In result, some kind of joint privacy statements, terms and conditions, or policies, if being specific enough, may satisfy this requirement. Of course, it is far too soon to predict what kind of standard business practices will be developed in this scope during subsequent years and what will be the opinion of data protection authorities.
How to find out if the parties act as joint controllers?
This may seem quite obvious, but first of all, you need to find out if this is controller-to-controller or controller-to-processor framework. The level of control over the data and not just that some company provides services to other should be a decisive factor. As indicated before, there is a lot of guidance on that, and practical examples are provided in abundance in particular by Article 29 Data Protection Working Party Opinions and ICO guidance.

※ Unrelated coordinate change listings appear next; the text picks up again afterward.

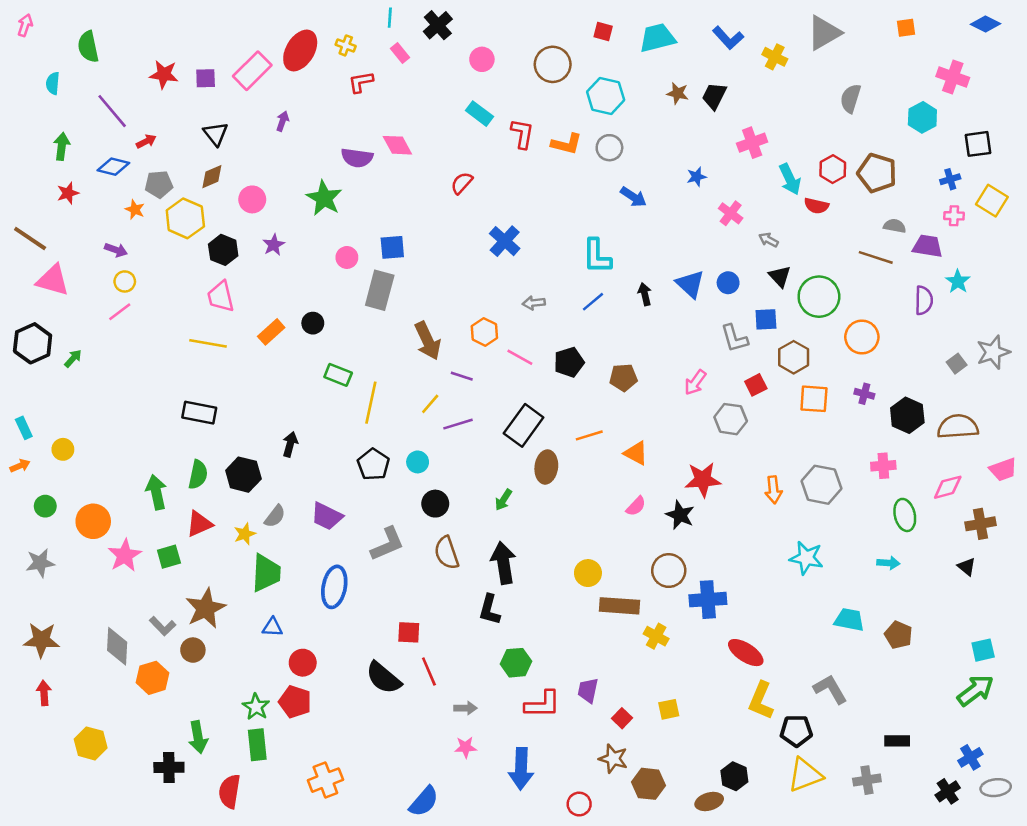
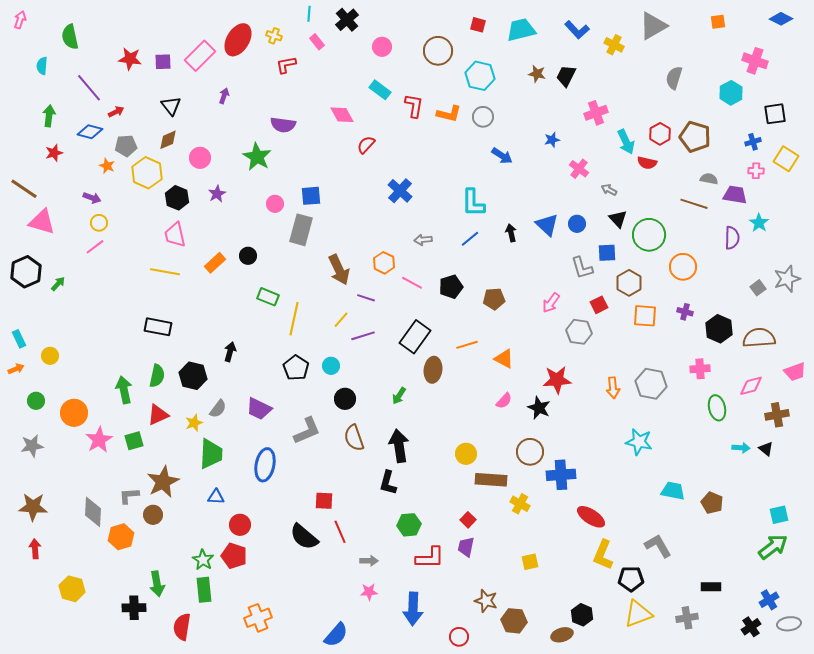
pink diamond: (397, 145) -> (342, 115), moved
cyan arrow: (888, 563) -> (741, 448), moved
gray L-shape: (163, 626) -> (129, 496), turned 130
red square: (622, 718) -> (468, 520), moved

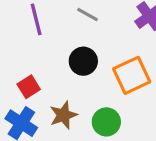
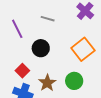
black circle: (83, 61) -> (41, 48), moved

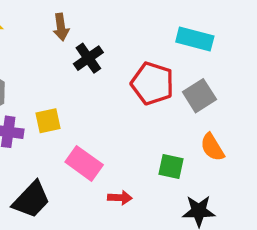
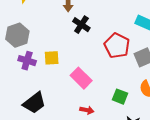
black cross: (88, 58) -> (81, 25), turned -30
pink rectangle: (84, 163) -> (81, 78), moved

Then, if this is a controller-to-controller relationship, ask yourself what kind of relationship it is: whether it involves joint participation in a business activity that requires processing the same personal data, or if you are just sharing the same pool of personal data for different and distinct purposes. What’s more, you should consider if and to what extent relevant decisions are taken together by the parties and how the processes themselves are intertwined. Is it really possible to distinguish and single out the decisional processes and business logic behind the activities of different parties in a way that proves that they determine the means and purposes, or is it not possible altogether? Irrespective of your final conclusion, the principle of accountability will require that you are able to demonstrate that you have actually made this evaluation and what arguments you have considered before coming to the final conclusion.
What else should be done to ensure compliance?
Naturally, none of this concept is simple, and there will be many doubts and divergent solutions in particular situations.
It is recommended, however, that such situations and relationships should be monitored and analyzed as they evolve in time, and not only once when the contracts are signed.
The contractual language, as much as it delineates specific obligations and activities, also needs to be considered, but only as much as it corresponds to the business reality and not just suits the parties to satisfy their risk avoidance approaches.
Last but not least, keep in mind that transparency is the keyword here. Be open to all kinds of relationships involving sharing of personal data with other companies. By doing this, you satisfy not only the specific requirements of the GDPR, but most importantly, you create trust and put yourself under public scrutiny that will enable you to evaluate and excel your privacy practices in the long term.